Model and Feature Costs

  • Reasoning / thinking tokens — internal tokens some models generate before answering. Billed as output even though you never see them, and they can dominate cost on hard tasks.
  • Vision / image tokens — images converted to input tokens, priced by resolution. A single screenshot can cost 1,000+ tokens.
  • Tool-call overhead — tool/function schemas and their results count as tokens on every relevant turn, an easily overlooked input cost.
  • Per-seat vs usage-based — a flat monthly fee per developer versus metered per-token billing. Which is cheaper depends on how heavily each seat is used.

Limits and Waste

  • Rate limit — a cap on requests or tokens per minute. Hitting it triggers retries or backoff, which can waste tokens if not handled cleanly.
  • Retry tax — the compounding cost of re-running failed, truncated, or wrong responses. Often the largest source of invisible waste in agent workflows.
  • Cost per completed task — total spend (including retries and history) divided by successful outcomes. The only metric that fairly compares models, unlike sticker price per token.

The Takeaway

Every one of these terms is a knob on your bill. The developers who control AI coding costs are fluent in this vocabulary: they know output dwarfs input, that history is resent, that caching and batching are the big discounts, and that only cost-per-completed-task compares models honestly. Bookmark this glossary, and put the concepts to work by modeling your real workload in our AI coding cost calculator.
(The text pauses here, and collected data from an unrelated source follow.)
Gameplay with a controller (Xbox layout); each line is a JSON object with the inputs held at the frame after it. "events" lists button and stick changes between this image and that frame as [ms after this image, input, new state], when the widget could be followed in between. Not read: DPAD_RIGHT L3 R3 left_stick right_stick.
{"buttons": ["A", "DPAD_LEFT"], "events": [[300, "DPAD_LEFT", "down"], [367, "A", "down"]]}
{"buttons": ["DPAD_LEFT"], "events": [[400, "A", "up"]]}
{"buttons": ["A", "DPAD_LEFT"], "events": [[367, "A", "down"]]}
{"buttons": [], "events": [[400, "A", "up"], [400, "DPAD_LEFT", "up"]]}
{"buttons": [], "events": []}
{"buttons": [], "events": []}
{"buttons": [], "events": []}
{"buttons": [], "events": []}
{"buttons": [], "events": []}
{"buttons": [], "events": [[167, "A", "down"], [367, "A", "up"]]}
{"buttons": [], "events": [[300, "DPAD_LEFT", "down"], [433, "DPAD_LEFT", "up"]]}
Want to calculate exact costs for your project?

Frequently Asked Questions

What's the difference between input and output tokens?

Input tokens are everything you send — prompt, system message, files, and conversation history. Output tokens are everything the model generates. Output typically costs 3-6x more per token than input, so it dominates most bills.

What is prompt caching and why does it matter?

Prompt caching reuses an unchanged prefix (like a system prompt or file) across calls at a steep discount instead of paying full input price each time. It is the single biggest cost lever for agentic and multi-turn workloads where the same context repeats.

Why does conversation history increase costs?

Models are stateless, so your tool resends the entire prior conversation as input tokens on every new message. As the transcript grows, each turn hauls more history, making long conversations cost quadratically more.

What are reasoning or thinking tokens?

They are internal tokens some models generate before producing a visible answer. You are billed for them as output even though you never see them, and on hard problems they can be the largest part of the cost.

What is 'cost per completed task' and why is it the best metric?

It is total spend — including retries, history, and overhead — divided by successful outcomes. Unlike sticker price per token, it accounts for tokenizer efficiency, verbosity, and failure rates, making it the only fair way to compare models on real cost.